Sacks Backs Karp: Real AI Safety Is Data Control, Not Regulation
Synopsis
Key Takeaways
White House AI and Crypto Czar David Sacks used his X account on 2 July 2026 to amplify an interview by Palantir Technologies co-founder and CEO Alex Karp, arguing that the mainstream media's dismissal of Karp's remarks as a 'crash-out' was itself evidence that Karp had struck a nerve about the true meaning of enterprise AI safety.
Context
Sacks framed Karp's central argument in plain terms: genuine AI safety for businesses is not about abstract alignment research or government certification schemes. It is about enterprises retaining 'control over their compute, their models, their data stack, and their alpha,' so that a frontier lab cannot absorb proprietary knowledge and convert it into a competing product. Sacks quoted Karp directly — that technical customers 'want to know they own the means of production, and it's not being transferred to someone else.'
The post drew an immediate contrast between what Sacks called 'a government-run DMV for AI' — a reference to regulatory certification proposals — and the practical sovereignty concerns of enterprise buyers who deploy AI on sensitive internal data.
Policy Backdrop
The debate Sacks entered has been building for several years. The Biden administration's October 2023 Executive Order directed federal agencies to develop AI safety testing and risk-assessment standards, raising the prospect of government-led certification for frontier models. The European Union's AI Act, adopted in 2024, created a risk-based regulatory regime covering general-purpose AI systems. Proponents of those frameworks argue they protect the public from catastrophic model failures; critics, including voices in Silicon Valley, contend they entrench incumbents and do little to address the data-sovereignty risks that enterprise customers actually face.

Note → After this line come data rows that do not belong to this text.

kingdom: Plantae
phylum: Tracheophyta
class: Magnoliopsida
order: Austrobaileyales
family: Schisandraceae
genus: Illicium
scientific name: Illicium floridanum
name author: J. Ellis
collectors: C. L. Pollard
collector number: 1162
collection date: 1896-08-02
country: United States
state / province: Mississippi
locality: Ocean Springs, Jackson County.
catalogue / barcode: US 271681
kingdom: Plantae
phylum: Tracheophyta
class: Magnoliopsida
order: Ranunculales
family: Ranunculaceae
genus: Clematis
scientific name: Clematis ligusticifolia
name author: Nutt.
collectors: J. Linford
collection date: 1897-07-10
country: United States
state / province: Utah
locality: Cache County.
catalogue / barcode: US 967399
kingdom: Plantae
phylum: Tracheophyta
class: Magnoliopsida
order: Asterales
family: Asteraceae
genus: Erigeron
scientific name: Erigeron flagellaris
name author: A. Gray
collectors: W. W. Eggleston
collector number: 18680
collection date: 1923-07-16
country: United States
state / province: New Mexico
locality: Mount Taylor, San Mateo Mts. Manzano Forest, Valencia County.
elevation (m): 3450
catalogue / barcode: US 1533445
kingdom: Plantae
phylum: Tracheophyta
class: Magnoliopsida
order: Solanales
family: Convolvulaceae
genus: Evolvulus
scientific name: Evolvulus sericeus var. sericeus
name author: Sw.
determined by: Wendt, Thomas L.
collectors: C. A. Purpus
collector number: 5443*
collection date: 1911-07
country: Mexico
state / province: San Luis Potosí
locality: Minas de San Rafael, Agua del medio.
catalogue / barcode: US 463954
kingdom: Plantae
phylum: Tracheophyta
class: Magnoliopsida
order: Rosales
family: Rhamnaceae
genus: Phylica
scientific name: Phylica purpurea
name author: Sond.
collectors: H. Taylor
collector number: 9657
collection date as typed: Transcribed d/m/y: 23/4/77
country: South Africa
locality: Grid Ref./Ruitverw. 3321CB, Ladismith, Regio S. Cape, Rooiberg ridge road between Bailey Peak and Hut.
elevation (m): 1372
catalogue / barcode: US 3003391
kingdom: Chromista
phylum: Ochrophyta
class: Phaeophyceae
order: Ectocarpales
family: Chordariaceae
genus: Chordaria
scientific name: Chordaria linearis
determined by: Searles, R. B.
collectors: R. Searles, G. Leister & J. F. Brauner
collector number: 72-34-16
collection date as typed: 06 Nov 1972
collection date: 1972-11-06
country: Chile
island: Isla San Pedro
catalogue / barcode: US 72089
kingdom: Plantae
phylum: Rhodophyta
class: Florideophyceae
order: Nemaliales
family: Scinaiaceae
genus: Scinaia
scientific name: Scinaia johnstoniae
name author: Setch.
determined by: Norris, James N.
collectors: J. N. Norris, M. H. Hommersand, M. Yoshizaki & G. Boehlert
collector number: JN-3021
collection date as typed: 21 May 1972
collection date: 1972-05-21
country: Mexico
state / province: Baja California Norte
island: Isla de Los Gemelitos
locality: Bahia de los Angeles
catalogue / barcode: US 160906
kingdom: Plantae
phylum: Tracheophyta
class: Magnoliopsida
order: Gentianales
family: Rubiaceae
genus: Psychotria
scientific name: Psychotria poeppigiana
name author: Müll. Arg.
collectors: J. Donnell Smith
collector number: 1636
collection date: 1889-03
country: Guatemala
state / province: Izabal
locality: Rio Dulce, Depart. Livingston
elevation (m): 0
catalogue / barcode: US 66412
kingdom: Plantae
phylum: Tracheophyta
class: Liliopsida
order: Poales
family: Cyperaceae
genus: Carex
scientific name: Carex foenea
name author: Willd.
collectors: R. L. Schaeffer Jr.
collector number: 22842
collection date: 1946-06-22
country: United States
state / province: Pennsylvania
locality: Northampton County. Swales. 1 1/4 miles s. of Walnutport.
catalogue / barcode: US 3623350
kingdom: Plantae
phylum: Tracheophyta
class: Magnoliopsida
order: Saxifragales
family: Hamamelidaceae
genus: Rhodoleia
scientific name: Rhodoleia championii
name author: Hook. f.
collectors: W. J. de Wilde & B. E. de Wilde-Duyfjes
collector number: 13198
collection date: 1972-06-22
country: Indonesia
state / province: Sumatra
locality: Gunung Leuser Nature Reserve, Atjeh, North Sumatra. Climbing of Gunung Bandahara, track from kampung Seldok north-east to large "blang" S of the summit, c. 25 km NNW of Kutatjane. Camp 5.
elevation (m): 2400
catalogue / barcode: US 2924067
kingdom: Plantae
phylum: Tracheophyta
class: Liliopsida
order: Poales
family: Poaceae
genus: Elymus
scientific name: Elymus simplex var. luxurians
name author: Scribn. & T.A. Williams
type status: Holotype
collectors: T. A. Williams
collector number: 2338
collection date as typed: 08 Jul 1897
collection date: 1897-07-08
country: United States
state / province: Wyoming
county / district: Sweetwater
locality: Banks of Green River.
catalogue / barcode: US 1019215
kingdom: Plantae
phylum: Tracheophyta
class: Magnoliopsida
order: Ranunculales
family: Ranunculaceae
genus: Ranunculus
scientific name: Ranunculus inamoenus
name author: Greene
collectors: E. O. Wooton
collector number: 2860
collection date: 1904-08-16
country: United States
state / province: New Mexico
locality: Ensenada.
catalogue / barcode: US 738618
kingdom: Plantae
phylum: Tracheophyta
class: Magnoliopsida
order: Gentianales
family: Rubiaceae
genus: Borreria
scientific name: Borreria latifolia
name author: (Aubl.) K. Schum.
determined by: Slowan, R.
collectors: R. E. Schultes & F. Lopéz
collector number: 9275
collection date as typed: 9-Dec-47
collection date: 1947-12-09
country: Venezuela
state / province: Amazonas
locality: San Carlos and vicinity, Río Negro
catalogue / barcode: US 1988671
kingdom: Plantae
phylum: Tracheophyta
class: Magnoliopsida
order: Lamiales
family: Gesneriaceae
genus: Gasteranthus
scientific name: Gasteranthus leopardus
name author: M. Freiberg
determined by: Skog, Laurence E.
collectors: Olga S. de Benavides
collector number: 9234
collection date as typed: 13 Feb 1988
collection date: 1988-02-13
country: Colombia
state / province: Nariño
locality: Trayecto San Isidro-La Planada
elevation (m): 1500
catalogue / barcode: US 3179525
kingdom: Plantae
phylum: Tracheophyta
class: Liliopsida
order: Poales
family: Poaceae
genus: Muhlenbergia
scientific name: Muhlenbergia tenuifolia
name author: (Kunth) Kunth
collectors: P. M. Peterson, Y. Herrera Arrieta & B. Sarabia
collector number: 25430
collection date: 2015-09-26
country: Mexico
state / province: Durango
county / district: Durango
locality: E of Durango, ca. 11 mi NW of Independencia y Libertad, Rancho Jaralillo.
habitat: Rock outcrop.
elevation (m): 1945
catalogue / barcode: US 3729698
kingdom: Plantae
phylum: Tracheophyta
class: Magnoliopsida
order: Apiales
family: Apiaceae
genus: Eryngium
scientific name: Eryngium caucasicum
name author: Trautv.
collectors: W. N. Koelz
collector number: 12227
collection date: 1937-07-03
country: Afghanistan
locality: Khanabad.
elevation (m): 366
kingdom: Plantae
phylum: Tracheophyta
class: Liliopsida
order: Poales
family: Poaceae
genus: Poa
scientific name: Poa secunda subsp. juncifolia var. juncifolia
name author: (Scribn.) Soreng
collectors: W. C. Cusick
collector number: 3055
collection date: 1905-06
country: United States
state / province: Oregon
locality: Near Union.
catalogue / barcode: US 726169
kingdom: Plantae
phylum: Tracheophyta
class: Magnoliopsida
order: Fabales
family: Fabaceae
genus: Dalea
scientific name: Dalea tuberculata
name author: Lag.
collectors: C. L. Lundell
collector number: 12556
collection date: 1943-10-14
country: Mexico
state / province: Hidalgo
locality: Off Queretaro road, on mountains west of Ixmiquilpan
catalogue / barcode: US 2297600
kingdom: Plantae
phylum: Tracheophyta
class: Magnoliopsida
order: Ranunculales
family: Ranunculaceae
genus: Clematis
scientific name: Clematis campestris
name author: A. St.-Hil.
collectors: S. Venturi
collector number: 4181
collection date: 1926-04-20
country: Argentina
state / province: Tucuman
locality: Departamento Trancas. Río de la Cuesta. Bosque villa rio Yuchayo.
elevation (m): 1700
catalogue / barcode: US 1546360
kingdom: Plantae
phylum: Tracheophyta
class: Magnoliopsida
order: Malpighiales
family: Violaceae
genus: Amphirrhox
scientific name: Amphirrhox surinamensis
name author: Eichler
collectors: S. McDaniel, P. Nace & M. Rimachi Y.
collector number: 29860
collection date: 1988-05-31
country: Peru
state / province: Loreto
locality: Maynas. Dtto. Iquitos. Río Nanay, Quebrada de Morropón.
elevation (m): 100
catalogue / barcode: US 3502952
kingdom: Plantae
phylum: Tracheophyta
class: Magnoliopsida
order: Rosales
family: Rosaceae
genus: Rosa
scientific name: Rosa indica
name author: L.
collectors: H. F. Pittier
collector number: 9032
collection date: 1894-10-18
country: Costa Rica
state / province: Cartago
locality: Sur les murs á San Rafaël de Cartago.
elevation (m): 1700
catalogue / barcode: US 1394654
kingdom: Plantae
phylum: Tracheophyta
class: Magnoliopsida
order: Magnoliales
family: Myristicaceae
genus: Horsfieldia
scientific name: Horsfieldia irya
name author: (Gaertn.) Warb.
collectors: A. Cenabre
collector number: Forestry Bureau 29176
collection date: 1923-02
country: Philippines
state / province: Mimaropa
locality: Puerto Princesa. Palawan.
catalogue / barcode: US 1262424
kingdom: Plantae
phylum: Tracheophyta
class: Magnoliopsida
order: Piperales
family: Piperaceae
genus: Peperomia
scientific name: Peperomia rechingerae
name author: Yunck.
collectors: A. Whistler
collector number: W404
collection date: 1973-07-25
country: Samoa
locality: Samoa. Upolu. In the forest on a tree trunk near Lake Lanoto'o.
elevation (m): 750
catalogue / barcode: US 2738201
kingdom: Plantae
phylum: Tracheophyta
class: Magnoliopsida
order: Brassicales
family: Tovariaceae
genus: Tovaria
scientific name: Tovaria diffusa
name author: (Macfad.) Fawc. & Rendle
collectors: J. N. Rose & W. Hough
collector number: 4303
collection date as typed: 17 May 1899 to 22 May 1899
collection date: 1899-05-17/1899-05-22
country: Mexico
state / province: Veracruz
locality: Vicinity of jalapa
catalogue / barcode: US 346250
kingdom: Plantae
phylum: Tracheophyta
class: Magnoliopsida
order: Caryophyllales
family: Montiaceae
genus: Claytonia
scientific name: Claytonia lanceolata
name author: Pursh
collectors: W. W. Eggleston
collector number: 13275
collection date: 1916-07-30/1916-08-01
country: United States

Dario Amodei, co-founder and CEO of Anthropic, has testified before Congress and written publicly about catastrophic AI risks, arguing that open-source models powerful enough to rival frontier labs could be dangerous. Sacks turned that framing back on Amodei, asking: 'Dangerous to whom? Not to enterprises that want to retain control over their data and workflows. Dangerous to a business model that benefits from customers having few real alternatives at the model layer.'
Stakeholders and Impact
Sacks cited the relationship between Anthropic and Figma as a concrete illustration of the risk he and Karp are describing. According to reporting Sacks referenced, Anthropic 'blindsided' its then-business partner with the launch of Claude Design, a product that competes directly in the interface-design category where Figma operates. Figma's founder reportedly said Anthropic had not been 'consistently honest' with them, and Anthropic's chief product officer had served on Figma's board until three days before the Claude Design launch. Sacks noted that Figma's stock has fallen sharply this year while Anthropic's valuation has surged — a divergence he attributed to the dynamic Karp describes.
Sacks broadened the pattern beyond a single case, pointing to Anthropic's launches of Claude Science, Claude Security, Claude Legal, and Claude Code — each entering a vertical previously served by companies that had been building on top of Anthropic's base models. 'The pattern is consistent,' Sacks wrote: 'watch where value is being created, then move in directly. Dominate the model layer, then use that position to capture the most lucrative verticals.' Enterprise application developers and startups that have built products on top of frontier model APIs face the same structural exposure that Figma encountered.
What's Next
Sacks's post, coming from his dual role as a senior White House official and a prominent technology investor, signals that the data-sovereignty argument could gain policy traction beyond Silicon Valley commentary. Congressional hearings on competition at the foundation-model layer and potential remedies for customer lock-in are already being watched closely. Vendors including Palantir and Microsoft have been expanding on-premise and private-cloud AI offerings designed to meet exactly the sovereignty demands Karp articulated. If the White House AI Czar's public alignment with that position hardens into executive action or legislative guidance, it could reshape the terms on which frontier labs are permitted to deploy enterprise products — and how much access they retain to the data their partners generate.